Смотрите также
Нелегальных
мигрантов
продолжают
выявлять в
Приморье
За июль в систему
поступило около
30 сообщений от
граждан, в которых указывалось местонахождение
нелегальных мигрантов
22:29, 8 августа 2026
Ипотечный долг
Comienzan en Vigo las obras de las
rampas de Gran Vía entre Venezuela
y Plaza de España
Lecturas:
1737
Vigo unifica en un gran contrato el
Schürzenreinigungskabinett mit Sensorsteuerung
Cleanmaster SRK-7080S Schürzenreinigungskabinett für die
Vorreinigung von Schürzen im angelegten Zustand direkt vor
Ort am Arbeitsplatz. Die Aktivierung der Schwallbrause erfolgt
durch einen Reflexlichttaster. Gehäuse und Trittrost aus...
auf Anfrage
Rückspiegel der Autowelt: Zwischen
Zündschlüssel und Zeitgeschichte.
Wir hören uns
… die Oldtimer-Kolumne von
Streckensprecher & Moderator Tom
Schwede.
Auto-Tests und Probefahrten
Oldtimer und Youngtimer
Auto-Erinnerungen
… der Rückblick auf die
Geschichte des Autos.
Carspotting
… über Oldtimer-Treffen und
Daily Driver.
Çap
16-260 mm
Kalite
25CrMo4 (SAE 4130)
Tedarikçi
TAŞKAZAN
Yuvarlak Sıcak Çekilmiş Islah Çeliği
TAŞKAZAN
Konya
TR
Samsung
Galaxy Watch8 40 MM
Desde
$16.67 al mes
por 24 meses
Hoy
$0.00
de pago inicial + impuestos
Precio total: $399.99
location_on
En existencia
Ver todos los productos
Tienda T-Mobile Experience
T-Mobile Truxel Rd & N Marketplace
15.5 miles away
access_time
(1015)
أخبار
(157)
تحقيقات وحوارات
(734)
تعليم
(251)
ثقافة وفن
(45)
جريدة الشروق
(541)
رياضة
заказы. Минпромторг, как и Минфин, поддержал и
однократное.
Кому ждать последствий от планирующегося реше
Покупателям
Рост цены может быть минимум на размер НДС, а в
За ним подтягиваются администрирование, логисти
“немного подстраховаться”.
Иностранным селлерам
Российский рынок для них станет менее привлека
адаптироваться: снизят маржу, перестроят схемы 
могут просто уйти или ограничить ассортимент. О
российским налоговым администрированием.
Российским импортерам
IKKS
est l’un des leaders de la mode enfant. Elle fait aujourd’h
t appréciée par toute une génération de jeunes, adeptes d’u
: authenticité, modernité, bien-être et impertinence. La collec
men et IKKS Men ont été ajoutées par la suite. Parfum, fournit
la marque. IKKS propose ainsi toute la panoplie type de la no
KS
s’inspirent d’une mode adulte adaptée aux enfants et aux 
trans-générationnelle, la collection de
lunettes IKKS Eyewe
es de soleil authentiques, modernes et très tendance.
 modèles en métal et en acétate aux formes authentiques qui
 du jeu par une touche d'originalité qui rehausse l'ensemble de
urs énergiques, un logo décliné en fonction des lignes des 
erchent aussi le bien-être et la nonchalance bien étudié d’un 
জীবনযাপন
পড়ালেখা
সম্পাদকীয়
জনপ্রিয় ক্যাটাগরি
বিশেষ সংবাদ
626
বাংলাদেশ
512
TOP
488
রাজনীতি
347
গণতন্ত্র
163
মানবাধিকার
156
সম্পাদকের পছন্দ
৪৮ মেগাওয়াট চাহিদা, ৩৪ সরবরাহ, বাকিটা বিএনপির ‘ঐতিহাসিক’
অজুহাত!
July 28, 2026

━━━

**Task goal**: The answer should repeat every line of the listing exactly.

**Your solution**:
Смотрите также
Нелегальных
мигрантов
продолжают
выявлять в
Приморье
За июль в систему
поступило около
30 сообщений от
граждан, в которых указывалось местонахождение
нелегальных мигрантов
22:29, 8 августа 2026
Ипотечный долг
Comienzan en Vigo las obras de las
rampas de Gran Vía entre Venezuela
y Plaza de España
Lecturas:
1737
Vigo unifica en un gran contrato el
Schürzenreinigungskabinett mit Sensorsteuerung
Cleanmaster SRK-7080S Schürzenreinigungskabinett für die
Vorreinigung von Schürzen im angelegten Zustand direkt vor
Ort am Arbeitsplatz. Die Aktivierung der Schwallbrause erfolgt
durch einen Reflexlichttaster. Gehäuse und Trittrost aus...
auf Anfrage
Rückspiegel der Autowelt: Zwischen
Zündschlüssel und Zeitgeschichte.
Wir hören uns
… die Oldtimer-Kolumne von
Streckensprecher & Moderator Tom
Schwede.
Auto-Tests und Probefahrten
Oldtimer und Youngtimer
Auto-Erinnerungen
… der Rückblick auf die
Geschichte des Autos.
Carspotting
… über Oldtimer-Treffen und
Daily Driver.
Çap
16-260 mm
Kalite
25CrMo4 (SAE 4130)
Tedarikçi
TAŞKAZAN
Yuvarlak Sıcak Çekilmiş Islah Çeliği
TAŞKAZAN
Konya
TR
Samsung
Galaxy Watch8 40 MM
Desde
$16.67 al mes
por 24 meses
Hoy
$0.00
de pago inicial + impuestos
Precio total: $399.99
location_on
En existencia
Ver todos los productos
Tienda T-Mobile Experience
T-Mobile Truxel Rd & N Marketplace
15.5 miles away
access_time
(1015)
أخبار
(157)
تحقيقات وحوارات
(734)
تعليم
(251)
ثقافة وفن
(45)
جريدة الشروق
(541)
رياضة
заказы. Минпромторг, как и Минфин, поддержал и
однократное.
Кому ждать последствий от планирующегося реше
Покупателям
Рост цены может быть минимум на размер НДС, а в
За ним подтягиваются администрирование, логисти
“немного подстраховаться”.
Иностранным селлерам
Российский рынок для них станет менее привлека
адаптироваться: снизят маржу, перестроят схемы 
могут просто уйти или ограничить ассортимент. О
российским налоговым администрированием.
Российским импортерам
IKKS
est l’un des leaders de la mode enfant. Elle fait aujourd’h
t appréciée par toute une génération de jeunes, adeptes d’u
: authenticité, modernité, bien-être et impertinence. La collec
men et IKKS Men ont été ajoutées par la suite. Parfum, fournit
la marque. IKKS propose ainsi toute la panoplie type de la no
KS
s’inspirent d’une mode adulte adaptée aux enfants et aux 
trans-générationnelle, la collection de
lunettes IKKS Eyewe
es de soleil authentiques, modernes et très tendance.
 modèles en métal et en acétate aux formes authentiques qui
 du jeu par une touche d'originalité qui rehausse l'ensemble de
urs énergiques, un logo décliné en fonction des lignes des 
erchent aussi le bien-être et la nonchalance bien étudié d’un 
জীবনযাপন
পড়ালেখা
সম্পাদকীয়
জনপ্রিয় ক্যাটাগরি
বিশেষ সংবাদ
626
বাংলাদেশ
512
TOP
488
রাজনীতি
347
গণতন্ত্র
163
মানবাধিকার
156
সম্পাদকের পছন্দ
৪৮ মেগাওয়াট চাহিদা, ৩৪ সরবরাহ, বাকিটা বিএনপির ‘ঐতিহাসিক’
অজুহাত!
July 28, 2026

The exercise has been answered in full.